Problem: Write every line of the entries below as a numbered list, and leave out any blank lines.

Data shown:
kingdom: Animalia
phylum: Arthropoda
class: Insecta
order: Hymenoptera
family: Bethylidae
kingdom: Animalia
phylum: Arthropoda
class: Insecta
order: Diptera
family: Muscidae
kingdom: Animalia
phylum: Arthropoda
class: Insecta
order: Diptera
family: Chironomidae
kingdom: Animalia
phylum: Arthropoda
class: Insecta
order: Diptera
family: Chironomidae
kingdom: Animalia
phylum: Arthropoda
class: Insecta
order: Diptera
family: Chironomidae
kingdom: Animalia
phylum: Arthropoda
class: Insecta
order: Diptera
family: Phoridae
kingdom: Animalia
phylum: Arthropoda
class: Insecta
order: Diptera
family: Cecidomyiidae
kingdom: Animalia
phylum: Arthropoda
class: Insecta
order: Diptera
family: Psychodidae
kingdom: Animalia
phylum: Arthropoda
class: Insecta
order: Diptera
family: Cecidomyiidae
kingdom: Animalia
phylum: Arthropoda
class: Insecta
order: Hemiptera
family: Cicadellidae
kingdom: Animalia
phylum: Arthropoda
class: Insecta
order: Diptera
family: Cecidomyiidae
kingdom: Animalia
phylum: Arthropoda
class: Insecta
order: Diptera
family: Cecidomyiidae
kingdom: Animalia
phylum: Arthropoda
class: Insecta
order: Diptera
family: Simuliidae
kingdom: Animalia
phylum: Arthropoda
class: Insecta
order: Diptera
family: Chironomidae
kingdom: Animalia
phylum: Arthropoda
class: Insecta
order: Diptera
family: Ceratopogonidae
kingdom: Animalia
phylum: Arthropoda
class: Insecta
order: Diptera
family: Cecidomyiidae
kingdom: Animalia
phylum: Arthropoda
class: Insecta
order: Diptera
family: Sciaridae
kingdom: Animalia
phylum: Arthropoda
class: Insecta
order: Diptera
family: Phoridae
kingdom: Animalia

Task output:
1. kingdom: Animalia
2. phylum: Arthropoda
3. class: Insecta
4. order: Hymenoptera
5. family: Bethylidae
6. kingdom: Animalia
7. phylum: Arthropoda
8. class: Insecta
9. order: Diptera
10. family: Muscidae
11. kingdom: Animalia
12. phylum: Arthropoda
13. class: Insecta
14. order: Diptera
15. family: Chironomidae
16. kingdom: Animalia
17. phylum: Arthropoda
18. class: Insecta
19. order: Diptera
20. family: Chironomidae
21. kingdom: Animalia
22. phylum: Arthropoda
23. class: Insecta
24. order: Diptera
25. family: Chironomidae
26. kingdom: Animalia
27. phylum: Arthropoda
28. class: Insecta
29. order: Diptera
30. family: Phoridae
31. kingdom: Animalia
32. phylum: Arthropoda
33. class: Insecta
34. order: Diptera
35. family: Cecidomyiidae
36. kingdom: Animalia
37. phylum: Arthropoda
38. class: Insecta
39. order: Diptera
40. family: Psychodidae
41. kingdom: Animalia
42. phylum: Arthropoda
43. class: Insecta
44. order: Diptera
45. family: Cecidomyiidae
46. kingdom: Animalia
47. phylum: Arthropoda
48. class: Insecta
49. order: Hemiptera
50. family: Cicadellidae
51. kingdom: Animalia
52. phylum: Arthropoda
53. class: Insecta
54. order: Diptera
55. family: Cecidomyiidae
56. kingdom: Animalia
57. phylum: Arthropoda
58. class: Insecta
59. order: Diptera
60. family: Cecidomyiidae
61. kingdom: Animalia
62. phylum: Arthropoda
63. class: Insecta
64. order: Diptera
65. family: Simuliidae
66. kingdom: Animalia
67. phylum: Arthropoda
68. class: Insecta
69. order: Diptera
70. family: Chironomidae
71. kingdom: Animalia
72. phylum: Arthropoda
73. class: Insecta
74. order: Diptera
75. family: Ceratopogonidae
76. kingdom: Animalia
77. phylum: Arthropoda
78. class: Insecta
79. order: Diptera
80. family: Cecidomyiidae
81. kingdom: Animalia
82. phylum: Arthropoda
83. class: Insecta
84. order: Diptera
85. family: Sciaridae
86. kingdom: Animalia
87. phylum: Arthropoda
88. class: Insecta
89. order: Diptera
90. family: Phoridae
91. kingdom: Animalia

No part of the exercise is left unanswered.